→ **Text excerpt**:

Migrate resources depending on ocf:pacemaker:ping RA with Pacemaker

Thu 07 June 2012 by Frank Lazzarini

The job we want to accomplish is quite simple. Let's just say you have two nodes nodeA and nodeB on two different locations which both have a individual gateways. Now let's imagine the following scenario, gatewayA goes down, and resulting in this there is no more internet connectivity on nodeA, so ideally you would want the cluster to switch to the node which still has internet connectivity. Using the resource agent ping you can create such a rule in pacemaker.

There are 3 different resource agents to accomplish this tasks, but we are going to use just one specific.

    ocf:heartbeat:pingd (Deprecated you shouldn't use this one anymore)
--> ocf:pacemaker:ping


First let's create the ping primitive in crm and create a clone of it, so it runs on both nodes. We are going to ping ip addresses outside of the network, so internet ip addresses. For each successful ping result the p_ping primitive will score 1 point which is going to be multiplied by 100. But we'll come back on scoring later on.

# crm
crm(live)# primitive p_ping ocf:pacemaker:ping params host_list="" multiplier="100" dampen="5s" op monitor interval="60" timeout="60"  op start interval="0" timeout="60" op stop interval="0" timeout="60"
crm(live)# clone c_ping p_ping
crm(live)# commit

host_list the ip addresses that are going to be pinged separated by a space e.g "x.x.x.x y.y.y.y"

multiplier each successful ping will result in a score value of 1 which is then multiplied by the multiplier value, usually you should use 100 here.

If you look at the cluster now you should see something similar to this.

Online: [ nodeB nodeA ]

 Master/Slave Set: ms_drbd [p_drbd]
     Masters: [ nodeB ]
     Slaves: [ nodeA ]
 Resource Group: g_cluster
     p_fs       (ocf::heartbeat:Filesystem):    Started nodeB
     p_ip       (ocf::heartbeat:IPaddr2):       Started nodeB
 Clone Set: c_ping [p_ping]
     Started: [ nodeB nodeA ]

Counting the scores

So we have the following scenario, nodeA and nodeB have the p_ping primitive and both can ping the ip addresses so both nodes will get 1 score per pingagble address which will result in score 2 * 100 so 200 score for each node.

→ **Input**:
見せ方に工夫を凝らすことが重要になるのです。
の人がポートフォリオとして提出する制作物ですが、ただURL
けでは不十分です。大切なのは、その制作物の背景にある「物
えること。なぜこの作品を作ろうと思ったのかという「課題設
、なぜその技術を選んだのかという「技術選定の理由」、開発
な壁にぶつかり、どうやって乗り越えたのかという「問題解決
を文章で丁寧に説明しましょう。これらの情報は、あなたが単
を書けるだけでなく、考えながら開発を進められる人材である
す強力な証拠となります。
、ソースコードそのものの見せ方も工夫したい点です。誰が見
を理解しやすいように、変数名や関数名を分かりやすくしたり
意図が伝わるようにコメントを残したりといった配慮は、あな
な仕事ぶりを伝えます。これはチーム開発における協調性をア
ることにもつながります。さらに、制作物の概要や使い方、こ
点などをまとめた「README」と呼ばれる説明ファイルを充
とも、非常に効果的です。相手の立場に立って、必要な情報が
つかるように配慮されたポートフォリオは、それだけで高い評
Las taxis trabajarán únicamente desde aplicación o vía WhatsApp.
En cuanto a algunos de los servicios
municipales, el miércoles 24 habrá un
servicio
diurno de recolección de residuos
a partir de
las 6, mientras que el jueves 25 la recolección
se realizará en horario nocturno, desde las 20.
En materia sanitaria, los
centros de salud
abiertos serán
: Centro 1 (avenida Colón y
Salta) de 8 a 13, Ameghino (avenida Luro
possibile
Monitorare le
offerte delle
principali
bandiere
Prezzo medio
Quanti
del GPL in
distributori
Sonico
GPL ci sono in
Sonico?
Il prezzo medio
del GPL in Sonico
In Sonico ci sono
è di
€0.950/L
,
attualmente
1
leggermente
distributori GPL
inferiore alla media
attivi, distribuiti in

→ **Questions**:
1. Reproduce the records starting with their first line and going on through the line with "abiertos serán", swapping "recolección" for "recogida" and leaving everything else unchanged.
2. Write the next part of the text on migrating Pacemaker resources with the ping resource agent.

→ **Answers by item number**:
1.
見せ方に工夫を凝らすことが重要になるのです。
の人がポートフォリオとして提出する制作物ですが、ただURL
けでは不十分です。大切なのは、その制作物の背景にある「物
えること。なぜこの作品を作ろうと思ったのかという「課題設
、なぜその技術を選んだのかという「技術選定の理由」、開発
な壁にぶつかり、どうやって乗り越えたのかという「問題解決
を文章で丁寧に説明しましょう。これらの情報は、あなたが単
を書けるだけでなく、考えながら開発を進められる人材である
す強力な証拠となります。
、ソースコードそのものの見せ方も工夫したい点です。誰が見
を理解しやすいように、変数名や関数名を分かりやすくしたり
意図が伝わるようにコメントを残したりといった配慮は、あな
な仕事ぶりを伝えます。これはチーム開発における協調性をア
ることにもつながります。さらに、制作物の概要や使い方、こ
点などをまとめた「README」と呼ばれる説明ファイルを充
とも、非常に効果的です。相手の立場に立って、必要な情報が
つかるように配慮されたポートフォリオは、それだけで高い評
Las taxis trabajarán únicamente desde aplicación o vía WhatsApp.
En cuanto a algunos de los servicios
municipales, el miércoles 24 habrá un
servicio
diurno de recogida de residuos
a partir de
las 6, mientras que el jueves 25 la recogida
se realizará en horario nocturno, desde las 20.
En materia sanitaria, los
centros de salud
abiertos serán

2.
nodeA (OK)  --> 2 * 100 = 200
nodeB (OK)  --> 2 * 100 = 200

Now let's cut the internet connection on nodeA which will result in the following scenario. nodeA can't ping any of the ip addresses anymore so it will get a score of 0 which is multiplied by 100 which will result in a score of 0.

nodeA (NOK) --> 0 * 100 = 0
nodeB (OK)  --> 2 * 100 = 200

With these scores we can work to get the cluster to automatically failover. Just add a simple location rule which will migrate a resource over to another node. Here I use my group definition as a resource, which consists of all the services I need to have started.

# crm
crm(live)# configure
crm(live)# location groupwithping g_cluster rule -inf: not_defined pingd or pingd lte 0
crm(live)# commit

To test this you can simply use iptables to block all the icmp traffic on one of the nodes.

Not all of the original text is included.